Publication | Legaltech News
Nervous System: Passwords Become More Secure by Adding a Pinch of Salt
David Kalat writes about password security and the history of “salting a hash,” a process involving mixing random data into the systems that process user passwords.
Forty years ago this month, Robert Morris and Ken Thompson published an article in the monthly journal Communications of the Association for Computing Machinery. With those four pages, they created something that computer users still benefit from almost every day.
Passwords have long been a fundamental insecurity at the front door of any computer system. The use of passwords for account management and security dated back to the earliest days of time-sharing computer systems in the early 1960s. One lesson had been taught over and over: storing all passwords in a single file is a recipe for disaster. That file can be too easily stolen, accidentally deleted, or mistakenly broadcast. Data scientists had engineered an attempted solution, but Morris and Thompson discovered serious flaws with that approach.
Although the clever innovation they pioneered worked for, and would be implemented on, all manner of computer systems, the UNIX time-sharing system at Bell Laboratories particularly occupied Thompson and Morris’ attention. Thompson had helped invent UNIX, and Morris was the network administrator maintaining it. Every day, Bell Labs’ many researchers, inventors, and scientists logged into that system using passwords.
To protect the security of those passwords, Bell’s UNIX system did not actually store them internally—at least not in a recognizable form. Instead of storing the passwords in a file vulnerable to being leaked or stolen, each password was hashed first. The term “hash” comes from cooking—the practice of transforming something by slicing and dicing it. A mathematical hash takes a chunk of electronic data—such as a password—and processes it through a complex algorithm to reduce it into an encrypted slug of data. This transformation is strictly one-way. There is no way to “un-hash” that encrypted slug back into the original password, any more than a cook can turn hash browns back into a raw potato.
Hashes have many useful functions in computer science, but in terms of password security the value proposition presents a way to store passwords in a form supposedly impervious to attack. When a user attempts to log-on and enters their password into the system, the interface hashes that input and compares it against the stored list of password hashes. If the two hashes match, the user is authenticated into the system. If that list of password hashes were ever to be leaked or stolen, no one could reverse them back into the users’ passwords.
At least, that was the idea.
The problem was not the hashing algorithm, which was an impervious piece of encryption technology. To quote Bruce Schneier’s book Applied Cryptography, no one could hope to reverse a hash until “computers are built from something other than matter and occupy something other than space.”
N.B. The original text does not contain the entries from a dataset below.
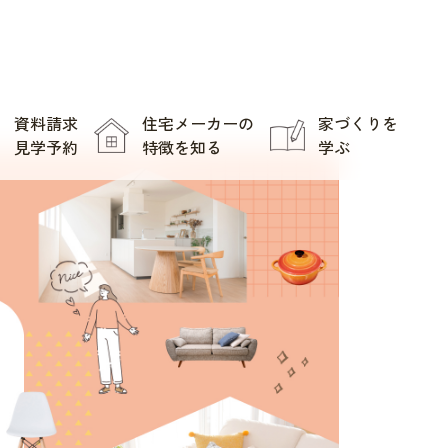
資料請求
住宅メーカーの
家づくりを
見学予約
特徴を知る
学ぶ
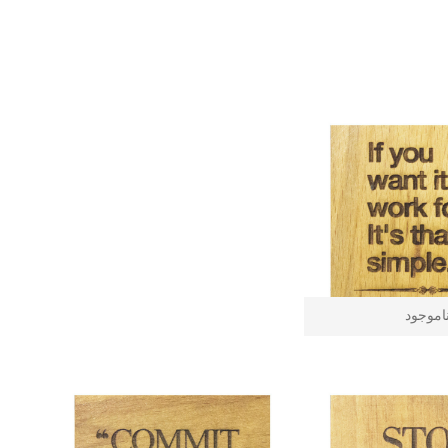
اموجود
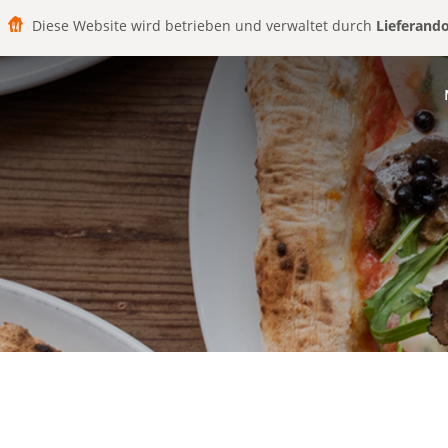
Diese Website wird betrieben und verwaltet durch
Lieferand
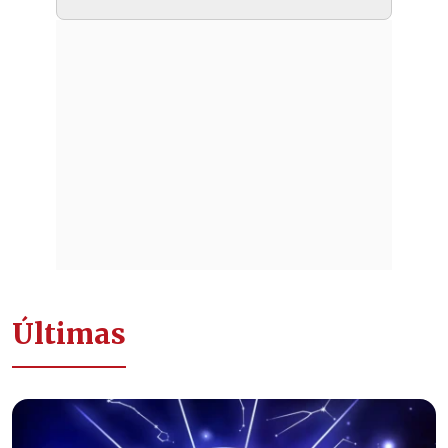
Últimas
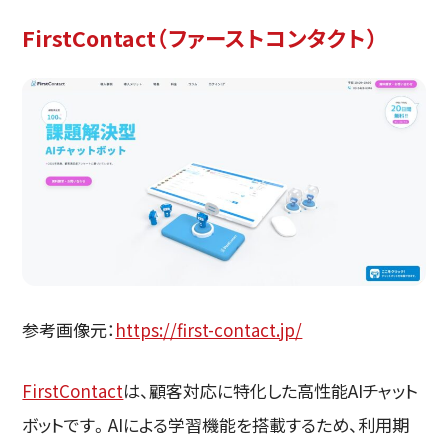
FirstContact（ファーストコンタクト）
参考画像元：
https://first-contact.jp/
FirstContact
は、顧客対応に特化した高性能AIチャット
ボットです。AIによる学習機能を搭載するため、利用期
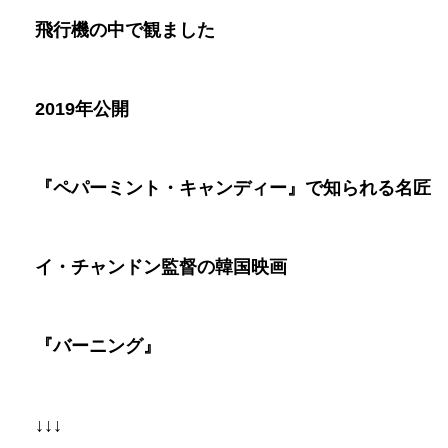
飛行機の中で観ました
2019
年公開
『ペパーミント・キャンディー』で知られる名匠
イ・チャンドン監督の韓国映画
『バーニング』
↓↓↓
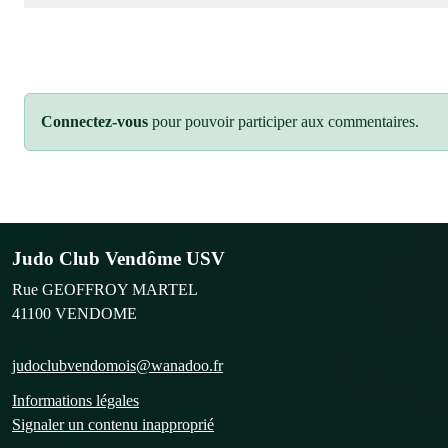
Connectez-vous
pour pouvoir participer aux commentaires.
Judo Club Vendôme USV
Rue GEOFFROY MARTEL
41100
VENDOME
judoclubvendomois@wanadoo.fr
Informations légales
Signaler un contenu inapproprié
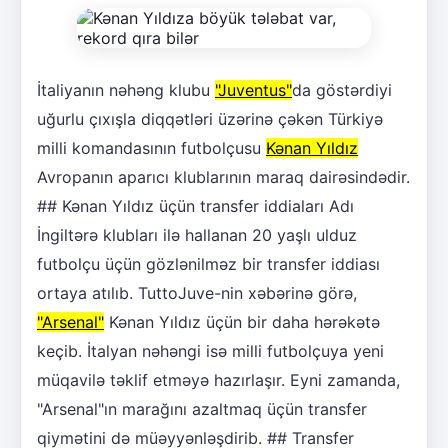
İtaliyanın nəhəng klubu
"Juventus"
da göstərdiyi
uğurlu çıxışla diqqətləri üzərinə çəkən Türkiyə
milli komandasının futbolçusu
Kənan Yıldız
Avropanın aparıcı klublarının maraq dairəsindədir.
## Kənan Yıldız üçün transfer iddiaları Adı
İngiltərə klubları ilə hallanan 20 yaşlı ulduz
futbolçu üçün gözlənilməz bir transfer iddiası
ortaya atılıb. TuttoJuve-nin xəbərinə görə,
"Arsenal"
Kənan Yıldız üçün bir daha hərəkətə
keçib. İtalyan nəhəngi isə milli futbolçuya yeni
müqavilə təklif etməyə hazırlaşır. Eyni zamanda,
"Arsenal"ın marağını azaltmaq üçün transfer
qiymətini də müəyyənləşdirib. ## Transfer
Instead, the problem was human nature. In his work as a network administrator, Morris had discovered fatal flaws in how users choose their passwords—routine human habits that make for catastrophic security lapses.
For one thing, users had a tendency to gravitate toward real English words. Although easy to remember, such passwords opened up an opportunity for an attack. Whereas reversing a hash was inconceivable, running the algorithm to hash a new input was trivial. A foresighted attacker could, for example, grab an electronic dictionary and hash every word in it. If any hash matched one of the hashes in a stolen password list, the attacker would have cracked that password easily, without ever having to even attempt to reverse a hash.
Further, most users chose the same password. A small selection of possible passwords (“password,” “qwerty,” “1234”) accounted for the vast majority of the passwords in use at any given time. Consequently, these duplicate passwords shared duplicate hashes. An attacker would not even have to bother hashing a dictionary to guess that numerous instances of the same hashed password were likely instances of the most commonly used passwords.
Fixing human behavior is hard, so Morris and Thompson opted to fix the technology. In a process that would become known as “salting a hash,” they mixed random data into the systems that process user passwords. Now, a hundred users who used the same password would correspond to a hundred different hashes, each distinguished by a unique piece of random “salt.” An attacker who pre-hashed a dictionary would find it useless, because each word would transform into a different hash depending on what salt was applied.
It was a simple solution, applied almost invisibly at the back-end of the system, that substantially improved the security of the overall system without solving the user error that led to it. After a remarkable career as a researcher at Bell Labs, in 1986 Morris began serving as the lead scientist at the National Security Agency’s National Computer Center, where he pioneered standards for cybersecurity. Thompson continued to innovate new technologies, and since 2006 has worked at Google. Their system of “salted hashes” remains in use today, forty years after it was first published, and continues to be recognized as the gold standard of password security systems.
The views and opinions expressed in this article are those of the author and do not necessarily reflect the opinions, position, or policy of Berkeley Research Group, LLC or its other employees and affiliates.